**Work request**
Repeat all entries word for word; skip images.
____ Records provided
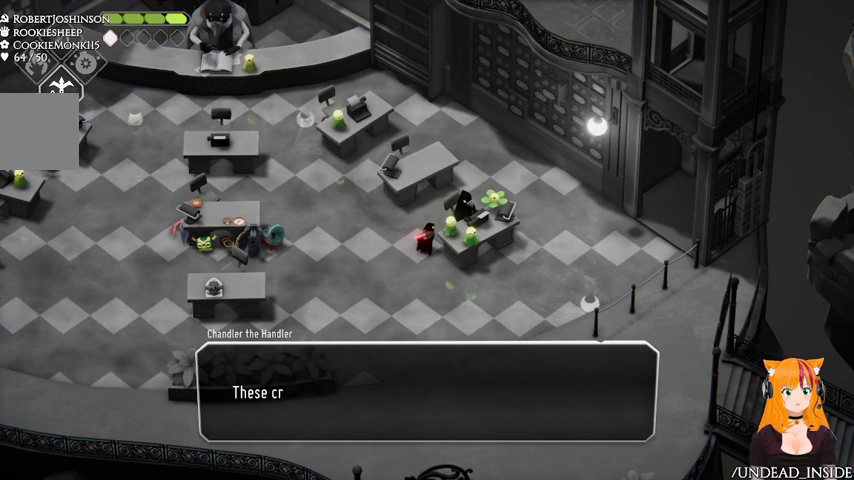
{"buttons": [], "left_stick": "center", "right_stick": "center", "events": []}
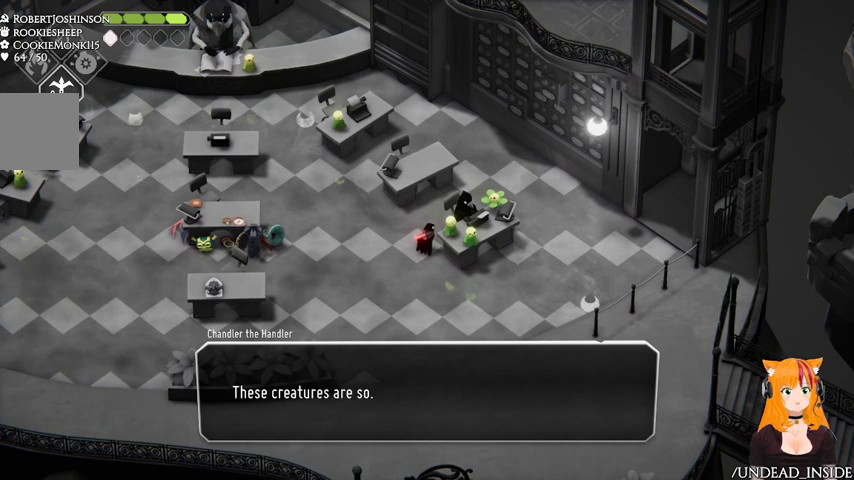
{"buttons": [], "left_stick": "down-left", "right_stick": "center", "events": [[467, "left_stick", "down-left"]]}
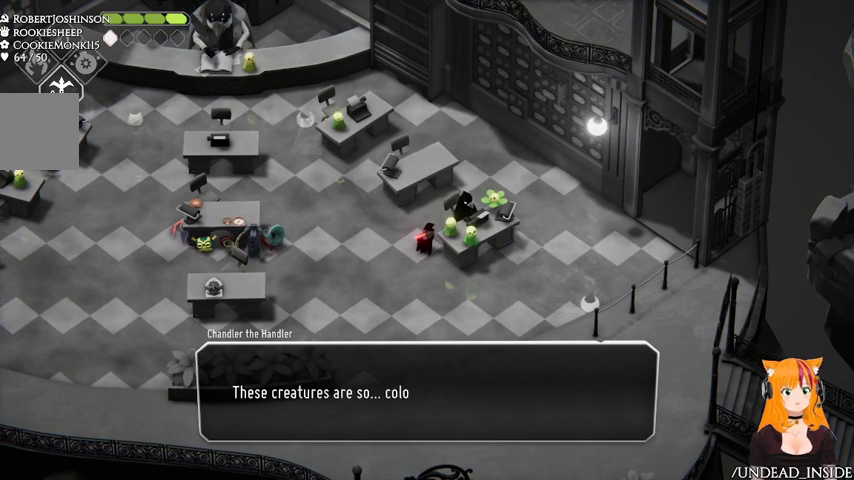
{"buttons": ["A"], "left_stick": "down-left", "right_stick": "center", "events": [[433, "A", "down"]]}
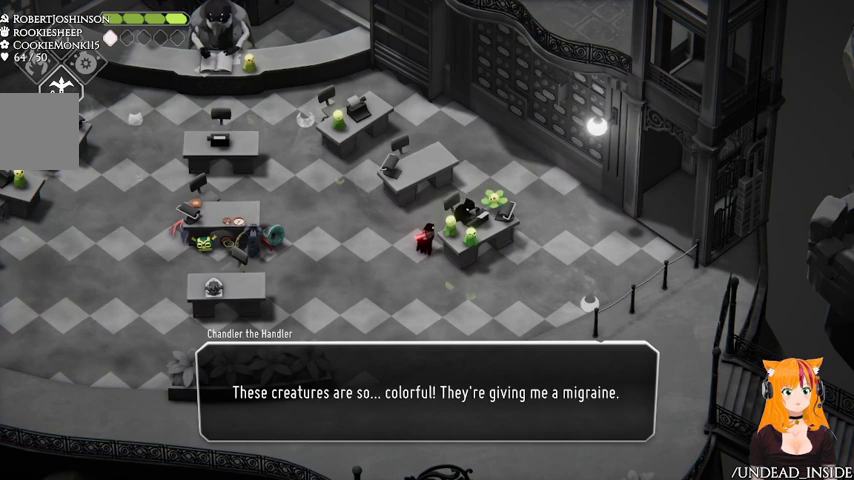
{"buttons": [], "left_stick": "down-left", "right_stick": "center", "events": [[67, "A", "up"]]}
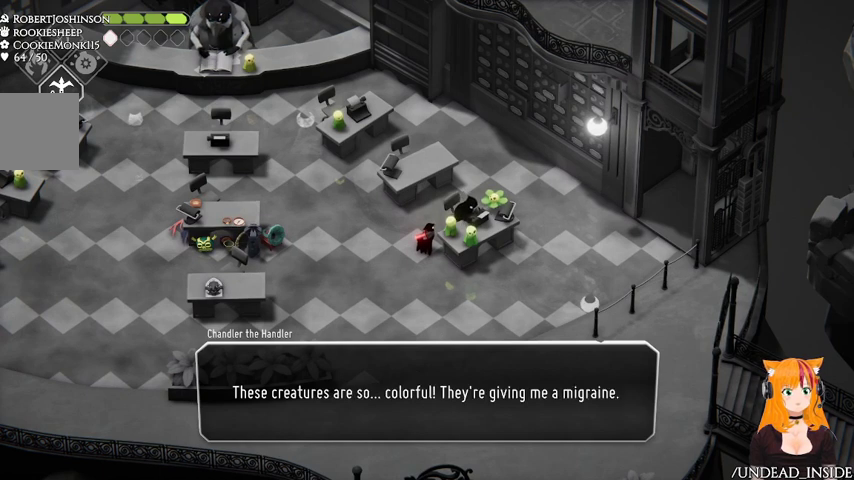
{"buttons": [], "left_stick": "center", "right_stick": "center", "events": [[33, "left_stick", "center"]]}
________
**Task answer**
{"buttons": [], "left_stick": "center", "right_stick": "center", "events": []}
{"buttons": [], "left_stick": "down-left", "right_stick": "center", "events": [[467, "left_stick", "down-left"]]}
{"buttons": ["A"], "left_stick": "down-left", "right_stick": "center", "events": [[433, "A", "down"]]}
{"buttons": [], "left_stick": "down-left", "right_stick": "center", "events": [[67, "A", "up"]]}
{"buttons": [], "left_stick": "center", "right_stick": "center", "events": [[33, "left_stick", "center"]]}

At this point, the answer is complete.